In a blog that SuperMedia operates to provide advice and information for businesses, they published this surreal post on “Employee Retention During a Corporate Restructure” at the end of December.
SuperMedia has been laying-off employees in droves over the past two years, as they struggled through revenue decline, heavy debts, Chapter 11 bankruptcy reorganization, and subsequent cost-cutting (possibly paving the way for a three-way merger between SuperMedia, AT&T and Dex One). So, “corporate restructure” is an accurate term for what SuperMedia employees have been enduring for quite some time, if not an understatement on a massive scale.
So, publishing a post on how to retain employees seems downright… odd under the circumstances.
The article advises a number of tactics for employee retention (my interpretation/paraphrasing):
- Keep restructuring a secret.
- Move quickly when you do finally announce changes.
- Bribe the employees you want to keep into staying.

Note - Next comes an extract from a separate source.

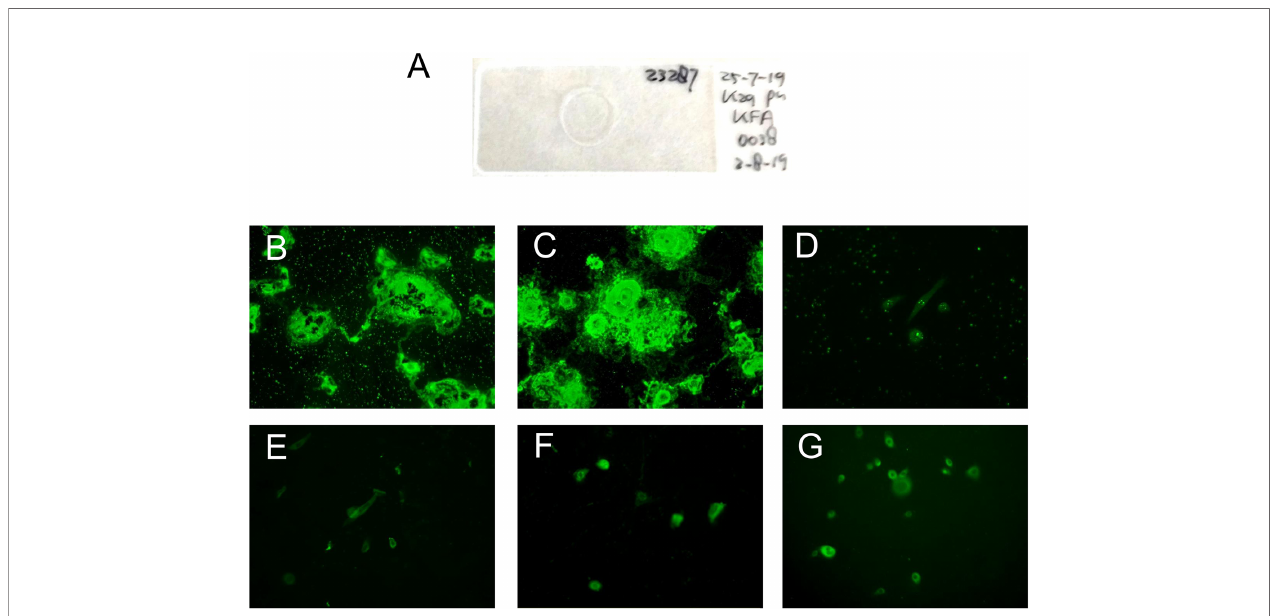
FIGURE 2 | Representative pictures of the indirect immuno fl uorescence-based keratinocyte footprint assay. (A) Example of an incubation slide with normal human keratinocytes grown on a glass coverslip. (B, C) MMP patient serum IgG binds to deposited laminin 332 on air-dried coverslips. (D) Serum of a healthy blood donor. (E) Serum of a bullous pemphigoid patient. (F) Serum of an epidermolysis bullosa acquisita patient. (G) Serum of an anti-p200 pemphigoid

The one tactic I think they neglected should be the most successful/obvious:
4. Retain employees by not firing them.
While I know that this blog of theirs is likely more of a newsletter used to engage with external businesses and potential customers, it’s downright weird to be offering up this sort of advice in the midst of the considerable changes going on internally. It has to come off as insensitive to employees who’ve been let go as well as current employees.
In context, it’s almost as though an HR employee decided to repurpose an internal memo for management as one of their newsletter articles. If that’s the case, then perhaps this efficient use of internal writing is only an example of effective cost-cutting through multitasking.
I generally like my former employer and many of the employees there, but someone somewhere should’ve really considered how this looked and opted to hold off on publishing it until the company’s own restructuring activities diminish!